Since there's no single right way to do it, various authors at various times have invented various schemes.
And of course this is all without mentioning that exceptions offer (among other things) a totally different way to provide information when a function has an error.
I use this convention in my code:
int r = Count();
if(r >= 0) {
// Function successful, r contains a useful non-negative value
}
else {
// A negative r represents an error code
}
I tend to avoid bool return values, since they have no advantages (not even regarding their size, which is rounded to a byte) and limits possible extensions of the function's return values.
Before using exceptions, take into account the performance and memory issues they bring.

Why do we follow opposite conventions while returning from main()?

I have gone through this and this,
but the question I am asking here is that why is 0 considered a Success?
We always associate 0 with false, don't we?
Because there are more fail cases than success cases.
Usually, there is only one reason we succeed (because we're successful :)), but there are a whole lot of reasons why we could fail. So 0 means success, and everything else means failure, and the value could be used to report the reason.
For functions in your code, this is different, because you are the one specifying the interface, and thus can just use a bool if it suffices. For main, there is one fixed interface for returns, and there may be programs that just report succeed/fail, but others that need more fine error reporting. To satisfy them all, we will have multiple error cases.

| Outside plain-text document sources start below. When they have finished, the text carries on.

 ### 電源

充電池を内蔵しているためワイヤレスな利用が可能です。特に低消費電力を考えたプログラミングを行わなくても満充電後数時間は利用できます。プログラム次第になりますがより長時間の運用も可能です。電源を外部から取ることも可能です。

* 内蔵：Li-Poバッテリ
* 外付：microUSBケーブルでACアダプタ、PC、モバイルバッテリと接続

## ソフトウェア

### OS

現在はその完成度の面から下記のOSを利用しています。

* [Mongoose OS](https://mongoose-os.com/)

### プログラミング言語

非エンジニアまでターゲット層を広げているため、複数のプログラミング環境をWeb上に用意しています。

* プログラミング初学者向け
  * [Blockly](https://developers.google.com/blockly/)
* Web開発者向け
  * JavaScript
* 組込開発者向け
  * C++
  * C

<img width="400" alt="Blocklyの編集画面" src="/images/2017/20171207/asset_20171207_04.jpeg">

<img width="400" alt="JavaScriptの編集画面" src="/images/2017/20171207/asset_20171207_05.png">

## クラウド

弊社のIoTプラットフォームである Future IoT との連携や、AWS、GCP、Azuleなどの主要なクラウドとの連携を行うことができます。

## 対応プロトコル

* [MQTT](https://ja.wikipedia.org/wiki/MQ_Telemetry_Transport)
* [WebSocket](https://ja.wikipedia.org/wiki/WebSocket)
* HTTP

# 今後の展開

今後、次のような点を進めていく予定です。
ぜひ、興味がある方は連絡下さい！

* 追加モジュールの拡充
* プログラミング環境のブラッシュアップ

I have to quibble with with Johannes' answer a bit. True 0 is used for success because there is only 1 successful outcome while there can be many unsuccessful outcomes. But my experience is that return codes have less to do with reasons for failure than levels of failure.
Back in the days of batch programming there were usually conventions for return codes that allowed for some automation of the overall stream of execution. So a return code of 4 might be a warning but the next job could continue; an 8 might mean the job stream should stop; a 12 might mean something catastrophic happened and the fire department should be notified.

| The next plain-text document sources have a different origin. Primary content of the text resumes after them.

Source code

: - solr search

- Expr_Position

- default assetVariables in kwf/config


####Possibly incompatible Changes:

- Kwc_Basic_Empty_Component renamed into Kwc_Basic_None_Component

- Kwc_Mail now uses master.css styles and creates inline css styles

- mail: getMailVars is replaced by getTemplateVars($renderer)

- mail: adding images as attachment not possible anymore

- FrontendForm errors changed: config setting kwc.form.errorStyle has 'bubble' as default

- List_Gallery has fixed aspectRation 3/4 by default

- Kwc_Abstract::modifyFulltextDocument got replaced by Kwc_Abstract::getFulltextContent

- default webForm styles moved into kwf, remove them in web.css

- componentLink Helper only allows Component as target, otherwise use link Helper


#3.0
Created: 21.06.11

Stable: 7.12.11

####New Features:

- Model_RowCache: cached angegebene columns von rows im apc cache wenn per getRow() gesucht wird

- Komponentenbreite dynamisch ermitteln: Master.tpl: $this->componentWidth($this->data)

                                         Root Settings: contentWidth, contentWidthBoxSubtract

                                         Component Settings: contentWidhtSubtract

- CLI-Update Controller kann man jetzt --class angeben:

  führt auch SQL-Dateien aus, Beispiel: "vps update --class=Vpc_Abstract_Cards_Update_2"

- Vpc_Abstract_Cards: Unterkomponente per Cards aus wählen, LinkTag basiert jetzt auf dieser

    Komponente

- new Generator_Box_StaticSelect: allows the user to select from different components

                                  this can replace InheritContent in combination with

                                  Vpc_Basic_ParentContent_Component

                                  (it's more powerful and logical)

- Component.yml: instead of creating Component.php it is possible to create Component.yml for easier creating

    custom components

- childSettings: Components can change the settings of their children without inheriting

Similarly, batches would set aside some range of return codes so that the overall batch stream could branch. If an update program returned XX, for instance, the batch might skip a backup step because nothing changed.
Return codes as reasons for failure aren't all that helpful, certainly not nearly as much as log files, core dumps, console alerts, and whatnot. I have never seen a system that returns XX because "such and such file was not found", for instance.
Generally the return values for any given program tend to be a list (enum) of possible values, such as Success or specific errors. As a "list", this list generally tends to start at 0 and count upwards. (As an aside, this is partly why the Microsoft Error Code 0 is ERROR_SUCCESS).
Globally speaking, Success tends to be one of the only return values that almost any program should be capable of returning. Even if a program has several different error values, Success tends to be a shared necessity, and as such is given the most common position in a list of return values.
It's just the simplest way to allow a most common return value by default. It's completely separate from the idea of a boolean.
Here's the convention that I'm used to from various companies (although this obviously varies from place to place):
A negative number indicates an error occured. The value of the negative number indicates (hopefully) the type of error.
A zero indicates success (generic success)
A positive number indicates a type of success (under some business cases there various things that trigger a successful case....this indicates which successful case happened).
I, too, found this confusing when I first started programming. I resolved it in my mind by saying, 0 means no problems.